4.PRODUKSI ANAKAN DI AUSTRALIA
Problem semakin jelas. KIta tidak punya sistem industrialisasi sapi yang membuat proses produksi berjalan efisien. Di Austrailia bikin pedet cuma 3 jutaan. Strategi Dahlan selanjutanya adalah, membeli saham mayoritas peternakan yang sudah ada di australia. Setelah jadi sapi bakalan, digemukkan di indonesia. Karena biaya penggemukan lebih murah di dalam negeri. Ada banyak peternakan dalam negeri dan petani yang siap menggemukan pedet Australia hasil peternakan BUMN. Juga tentu saja peternakan BUMN seperti yang disebut diatas. Memang tetap dihitung impor, tapi kita membelinya dari peternakan kita sendiri.
Kenapa gak bikin pedet di dalam negeri saja? Butuh waktu bertahun-tahun untuk menciptakan infrastruktur industri sapi yang lengkap dan efisien seperti di Australia. Australia sudah membangun industri peternakan ini selama ratusan tahun. Sementara kita perlu segera menurunkan harga daging dan mengurangi impor sapi. SEGERA! Rakyat sudah terlalu lama menunggu. Harga daging harus segera diturunkan.
Jadi bikin peternakan di Australia jadi masuk akal kan? Negara lain seperti malaysia juga sudah melakukan hal ini.

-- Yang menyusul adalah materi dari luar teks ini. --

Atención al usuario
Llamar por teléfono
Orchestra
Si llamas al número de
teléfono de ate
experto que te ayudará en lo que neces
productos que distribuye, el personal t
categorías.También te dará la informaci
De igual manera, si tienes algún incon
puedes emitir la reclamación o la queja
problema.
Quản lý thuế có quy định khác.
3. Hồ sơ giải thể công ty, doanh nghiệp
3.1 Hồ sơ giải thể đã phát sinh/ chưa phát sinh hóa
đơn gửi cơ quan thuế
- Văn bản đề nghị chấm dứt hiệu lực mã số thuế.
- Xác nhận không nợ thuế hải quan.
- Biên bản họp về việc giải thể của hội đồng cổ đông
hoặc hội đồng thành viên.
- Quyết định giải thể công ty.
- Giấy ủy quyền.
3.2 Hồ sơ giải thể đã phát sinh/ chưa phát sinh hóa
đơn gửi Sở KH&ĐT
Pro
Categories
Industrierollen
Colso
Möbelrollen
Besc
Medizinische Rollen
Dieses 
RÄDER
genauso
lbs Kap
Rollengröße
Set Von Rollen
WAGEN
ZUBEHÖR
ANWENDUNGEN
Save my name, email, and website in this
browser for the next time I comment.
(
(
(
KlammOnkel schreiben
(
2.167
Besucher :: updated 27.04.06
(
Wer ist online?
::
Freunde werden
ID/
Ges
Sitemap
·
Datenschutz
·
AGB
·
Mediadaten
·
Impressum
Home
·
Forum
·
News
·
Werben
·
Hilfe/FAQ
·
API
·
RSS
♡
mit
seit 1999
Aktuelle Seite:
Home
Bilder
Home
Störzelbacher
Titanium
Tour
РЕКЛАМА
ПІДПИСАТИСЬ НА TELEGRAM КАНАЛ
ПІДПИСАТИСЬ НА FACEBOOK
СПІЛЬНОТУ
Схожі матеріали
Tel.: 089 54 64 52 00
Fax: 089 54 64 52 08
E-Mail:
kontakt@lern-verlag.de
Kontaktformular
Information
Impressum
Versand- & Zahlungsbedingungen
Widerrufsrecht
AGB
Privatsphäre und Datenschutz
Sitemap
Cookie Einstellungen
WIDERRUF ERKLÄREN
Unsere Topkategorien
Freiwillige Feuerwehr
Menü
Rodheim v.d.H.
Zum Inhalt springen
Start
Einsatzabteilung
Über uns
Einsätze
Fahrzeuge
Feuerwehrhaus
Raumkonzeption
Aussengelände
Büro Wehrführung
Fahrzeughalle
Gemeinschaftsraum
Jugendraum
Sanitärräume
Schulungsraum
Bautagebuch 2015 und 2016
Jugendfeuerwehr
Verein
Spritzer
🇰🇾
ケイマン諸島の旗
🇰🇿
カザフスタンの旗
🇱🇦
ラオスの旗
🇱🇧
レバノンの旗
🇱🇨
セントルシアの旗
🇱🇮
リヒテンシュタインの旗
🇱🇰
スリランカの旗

Ini mirip yang terjadi di industri saya, advertising. Syuting iklan di bangkok itu jauh lebih murah daripada di jakarta. Padahal peralatan di bangkok lebih canggih. Padahal kita harus bawa rombongan dari Jakarta yang berarti plus biaya transport dan akomodasi. Tagihan akhirnya tetap lebih murah di Bangkok. Pernah saya buat iklan kolosal, dan ternyata setelah ditenderkan, negara yang bisa bikin produksi paling murah adalah asfel. no.2 selandia baru. Jadilah kita syuting di cape town. Itu terjadi karena industri film di bangkok dan afsel jauh lebih mapan dan efisien daripada industri film dalam negeri.